Excerpt provided Block Start

Chagas disease, a cause of serious cardiovascular problems and sudden death, was previously localized mainly in the tropics, but now affects at least 300,000 people in the United States and is growing in prevalence in other traditionally nonendemic areas, including Europe, Australia, and Japan. The American Heart Association and the Inter-American Society of Cardiology have released a statement to “increase global awareness among providers who may encounter patients with Chagas disease outside of traditionally endemic environments.”
The document summarizes the most up-to-date information on diagnosis, screening, and treatment of Trypanosoma cruzi (the protozoan cause of Chagas) infection, focusing primarily on its cardiovascular aspects, and was developed by Maria Carmo Pereira Nunes, MD, chair, and her colleagues on the American Heart Association Rheumatic Fever, Endocarditis and Kawasaki Disease Committee.
Chagas disease is transmitted by a blood-sucking insect vector Triatoma infestans and, less frequently, from mother to fetus or by contaminated food or drink, and about one third of infected individuals develop chronic heart disease.
Although 60%-70% of people infected with T. cruzi never develop any symptoms, those who do can develop heart disease, including heart failure, stroke, life threatening ventricular arrhythmias, and cardiac arrest, according to the statement published in Circulation.

Excerpt provided Block End
The data Block Start

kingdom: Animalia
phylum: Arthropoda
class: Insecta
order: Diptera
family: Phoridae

The data Block End
The data Block Start

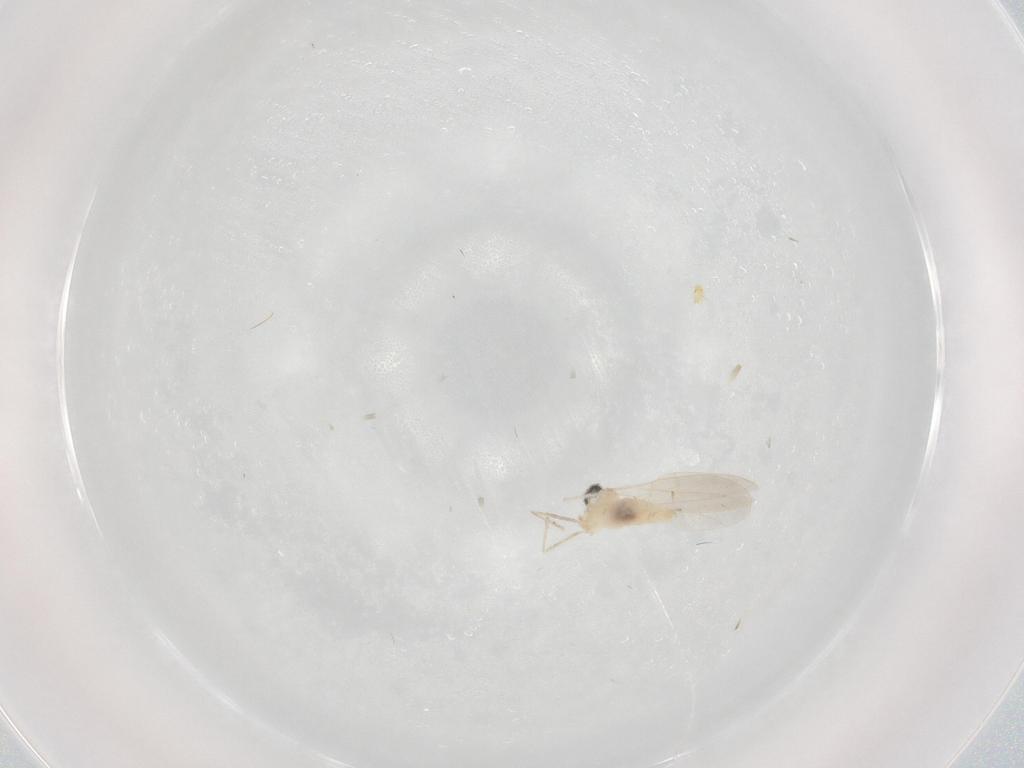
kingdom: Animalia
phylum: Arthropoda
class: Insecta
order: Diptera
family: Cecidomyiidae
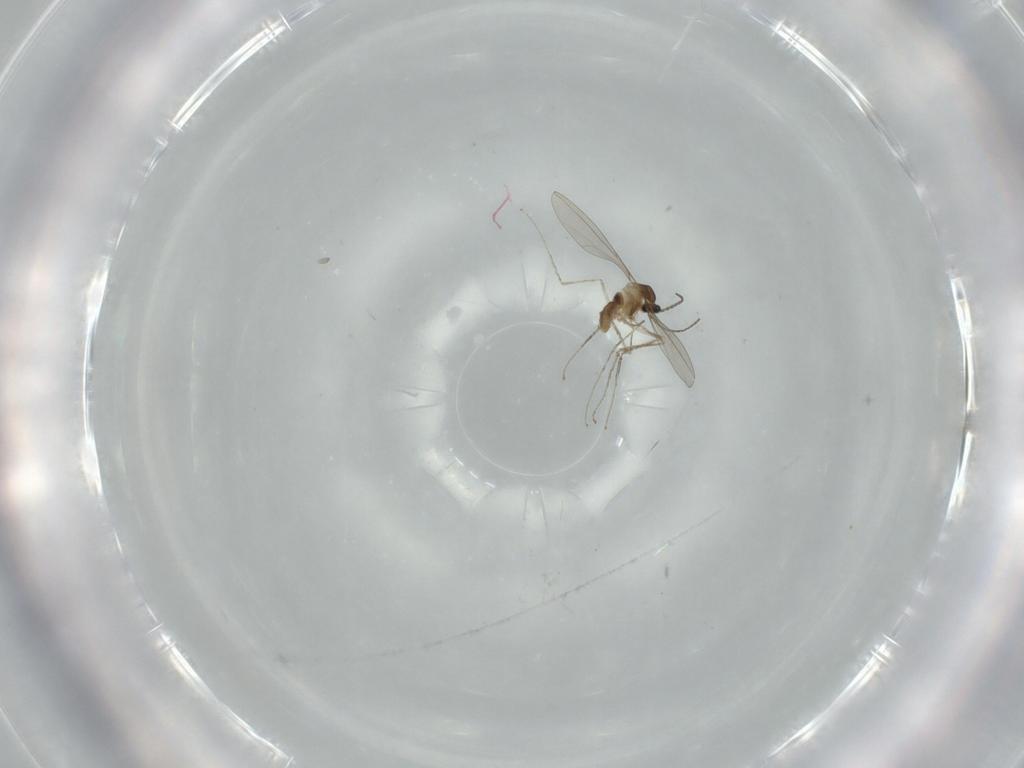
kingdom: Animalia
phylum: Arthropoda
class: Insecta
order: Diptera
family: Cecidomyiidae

The data Block End

● **Exercise goal**:
Copy the passage from the Chagas disease text above word for word, from "Although 60%-70% of" up to and including "published in Circulation.".

● **Answer section**:
Although 60%-70% of people infected with T. cruzi never develop any symptoms, those who do can develop heart disease, including heart failure, stroke, life threatening ventricular arrhythmias, and cardiac arrest, according to the statement published in Circulation.